One November at dusk driving south of Knox Street on Central Expressway toward the heart of Dallas. A gray beat up hatchback was on the left shoulder crowded toward the concrete divider, so I moved right into the center lane, slowing to sixty miles per hour.
A person standing in front of the car, with one foot out in traffic, was looking at a shredded right front tire. I saw terror in her eyes.
She was about 23 years old, about 40 pounds heavy and of mixed race. She was returning from her first day on a new job on the north side of town. The job was in food processing. But the people treated her well.

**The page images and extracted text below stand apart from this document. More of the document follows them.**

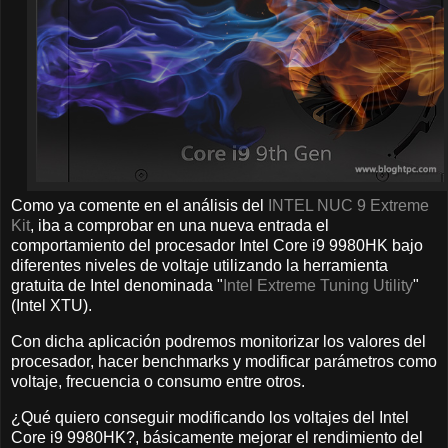
Como ya comente en el análisis del
INTEL NUC 9 Extreme
Kit
, iba a comprobar en una nueva entrada el
comportamiento del procesador Intel Core i9 9980HK bajo
diferentes niveles de voltaje utilizando la herramienta
gratuita de Intel denominada "
Intel Extreme Tuning Utility
"
(Intel XTU).
Con dicha aplicación podremos monitorizar los valores del
procesador, hacer benchmarks y modificar parámetros como
voltaje, frecuencia o consumo entre otros.
¿Qué quiero conseguir modificando los voltajes del Intel
Core i9 9980HK?, básicamente mejorar el rendimiento del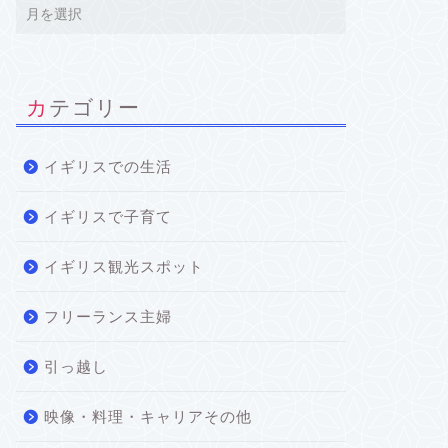
カテゴリー
イギリスでの生活
イギリスで子育て
イギリス観光スポット
フリーランス主婦
引っ越し
映像・料理・キャリアその他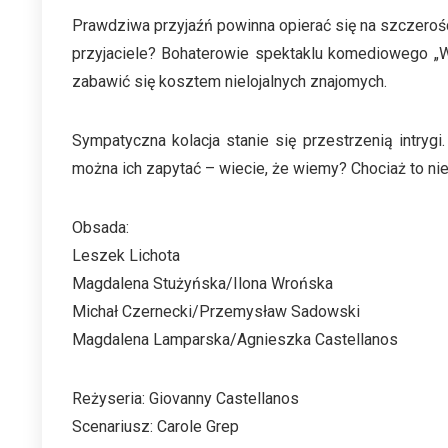
Prawdziwa przyjaźń powinna opierać się na szczerośc
przyjaciele? Bohaterowie spektaklu komediowego „W
zabawić się kosztem nielojalnych znajomych.
Sympatyczna kolacja stanie się przestrzenią intrygi
można ich zapytać – wiecie, że wiemy? Chociaż to nie
Obsada:
Leszek Lichota
Magdalena Stużyńska/Ilona Wrońska
Michał Czernecki/Przemysław Sadowski
Magdalena Lamparska/Agnieszka Castellanos
Reżyseria: Giovanny Castellanos
Scenariusz: Carole Grep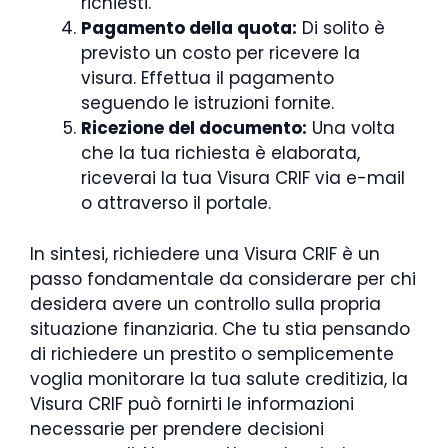
richiesti.
Pagamento della quota:
Di solito è
previsto un costo per ricevere la
visura. Effettua il pagamento
seguendo le istruzioni fornite.
Ricezione del documento:
Una volta
che la tua richiesta è elaborata,
riceverai la tua Visura CRIF via e-mail
o attraverso il portale.
In sintesi, richiedere una Visura CRIF è un
passo fondamentale da considerare per chi
desidera avere un controllo sulla propria
situazione finanziaria. Che tu stia pensando
di richiedere un prestito o semplicemente
voglia monitorare la tua salute creditizia, la
Visura CRIF può fornirti le informazioni
necessarie per prendere decisioni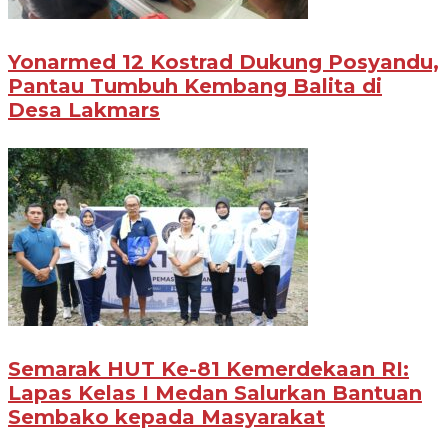
Yonarmed 12 Kostrad Dukung Posyandu,
Pantau Tumbuh Kembang Balita di
Desa Lakmars
Semarak HUT Ke-81 Kemerdekaan RI:
Lapas Kelas I Medan Salurkan Bantuan
Sembako kepada Masyarakat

I was 41, about 3 pounds heavy and half Italian and half Scotch Irish. I was returning from a Lindy Hop dance class, driving in my polar white Alabama built Mercedes SUV - part of a well intentioned, but ridiculously expensive, attempt to drive the
Jerry Springer Show off the air by stemming the tide of marginalized economic refugees from the rural south... Listening to an audio tape titled
Radar Love. It is about applying the story of the Good Samaritan, and the law of love, to the people that show up on your ‘radar screen.’
She was in a stuck place. It is a concrete canyon down there. How could she get out? The walls were unscalable. The next exit was a ramp to I-35. No good place to walk to .. especially after crossing three lanes of sixty plus miles per hour, not quite bumper to bumper traffic... to discover the comfort of an unscalable wall.
It was getting dark.
I wouldn’t want to be in that spot... maybe somebody would stop? Who would stop?

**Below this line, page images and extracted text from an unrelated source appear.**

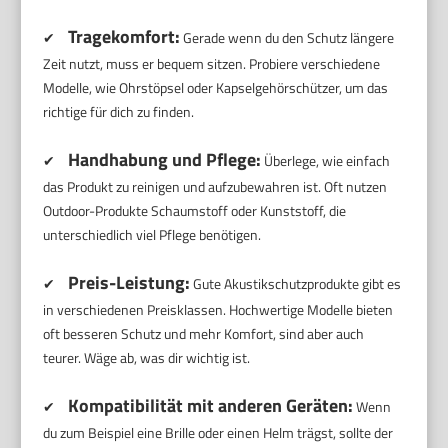
Tragekomfort:
✔
Gerade wenn du den Schutz längere
Zeit nutzt, muss er bequem sitzen. Probiere verschiedene
Modelle, wie Ohrstöpsel oder Kapselgehörschützer, um das
richtige für dich zu finden.
Handhabung und Pflege:
✔
Überlege, wie einfach
das Produkt zu reinigen und aufzubewahren ist. Oft nutzen
Outdoor-Produkte Schaumstoff oder Kunststoff, die
unterschiedlich viel Pflege benötigen.
Preis-Leistung:
✔
Gute Akustikschutzprodukte gibt es
in verschiedenen Preisklassen. Hochwertige Modelle bieten
oft besseren Schutz und mehr Komfort, sind aber auch
teurer. Wäge ab, was dir wichtig ist.
Kompatibilität mit anderen Geräten:
✔
Wenn
du zum Beispiel eine Brille oder einen Helm trägst, sollte der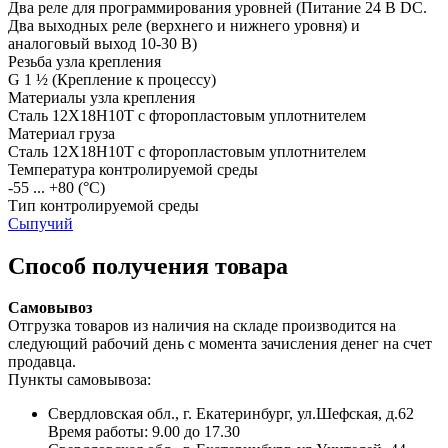
Два реле для программирования уровней
(Питание 24 В DC.
Два выходных реле (верхнего и нижнего уровня) и
аналоговый выход 10-30 В)
Резьба узла крепления
G 1 ½
(Крепление к процессу)
Материалы узла крепления
Сталь 12Х18Н10Т с фторопластовым уплотнителем
Материал груза
Сталь 12Х18Н10Т с фторопластовым уплотнителем
Температура контролируемой среды
-55 ... +80
(°С)
Тип контролируемой среды
Сыпучий
Способ получения товара
Самовывоз
Отгрузка товаров из наличия на складе производится на
следующий рабочий день с момента зачисления денег на счет
продавца.
Пункты самовывоза:
Свердловская обл., г. Екатеринбург, ул.Шефская, д.62
Время работы: 9.00 до 17.30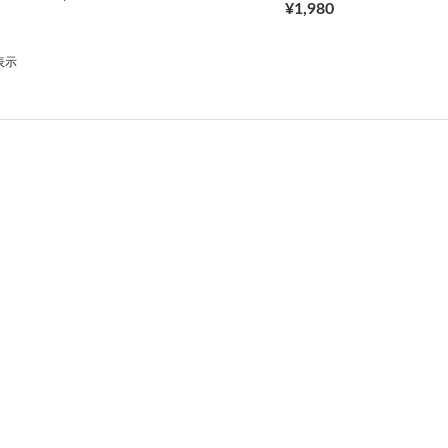
¥1,980
表示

Maybe somebody would hit her and not stop, or accidentally hit the back of her car on the shoulder? One hundred and twenty feet of tangled mess...

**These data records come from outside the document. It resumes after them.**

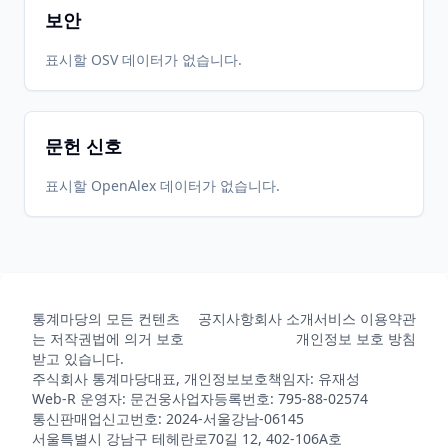
보안
표시할 OSV 데이터가 없습니다.
문헌 신호
표시할 OpenAlex 데이터가 없습니다.
통계마당의 모든 컨텐츠
공지사항
회사 소개
서비스 이용약관
는 저작권법에 의거 보호
개인정보 보호 방침
받고 있습니다.
주식회사 통계마당
대표, 개인정보보호책임자: 유재성
Web-R 운영자: 문건웅
사업자등록번호: 795-88-02574
통신판매업신고번호: 2024-서울강남-06145
서울특별시 강남구 테헤란로70길 12, 402-106A호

As I took the next exit that could get me north again, I noticed a full-sized beige Oldsmobile 88 just in front of me, at the underpass. With a crooked bumper... covered with
hate message bumper stickers. There were six teenagers inside. All men. Maybe they would stop?
Traveling the same route as before, the car is still there. No hazard lights. I drive past the car and over onto the shoulder, stopping a measured one hundred and eighty feet away. There seems to be someone in the driver’s seat, huddled over the steering wheel. What kind of a choice can I offer: Get in a car with a stranger, or fight traffic to face an unscalable wall. Those are not very good choices. I find an old Walmart receipt and a pen. I’ll go with an offer to call someone for her. She can write down the number and sit tight.
She sees me, and meets me ten feet in front of her car. She does not take the offer. She wants a ride out of there, not later, but now. She tells me that she had been praying when I stopped. I don’t like the situation. How can I balance the power?
How can I give her more power? And give me less.
I put myself in the drivers seat and asked her to sit in the seat directly behind the driver. I can see her eyes in the rearview mirror, and that’s it. I keep both hands on the wheel - High where she can see them -- just like with a State Trooper.
I ask if she knows of a service station near by. She says “No.”
I don’t know of one either, and I would not leave her alone at one anyway...
I wouldn’t want a stranger driving me down roads I don’t know... either.
“Where do you live?”
“About 20 minutes south.”
“Okay, you tell me every direction you want the car to go. I’ll make every turn. Help me take you home.”
“Are you sure?”
“Yes, no problem. I drive that far everyday.”
I search her eyes to see if the terror is gone.
She says, ”Don’t worry, I won’t steal anything.”
“I wasn’t worried about that. I just wanted to see if you were okay.”
After several turns and some light conversation, some where she confessed to not checking the air in the tires that morning, we drive past a park, with some teenagers hanging out, and turn right. “It is the third house on the right.”
We stop. She get outs and asks, ”How much do I owe you?”
“Nothing. You were in a stuck place.”
Midway into the J-turn, I look at the front door of the house she pointed to, expecting to see her at the door, perhaps knocking or turning a key, to make sure she got in safely. She had disappeared!
...probably between the houses. It did not look like the kind of neighborhood where it paid to fumble with your keys on the porch.
Thinking about where her car was stuck, unless they can change a tire while standing in the fast lane of Central Expressway, they are going to have to pay to tow it out of there. What would the Good Samaritan have done?
He paid the traveler’s stay at the Inn.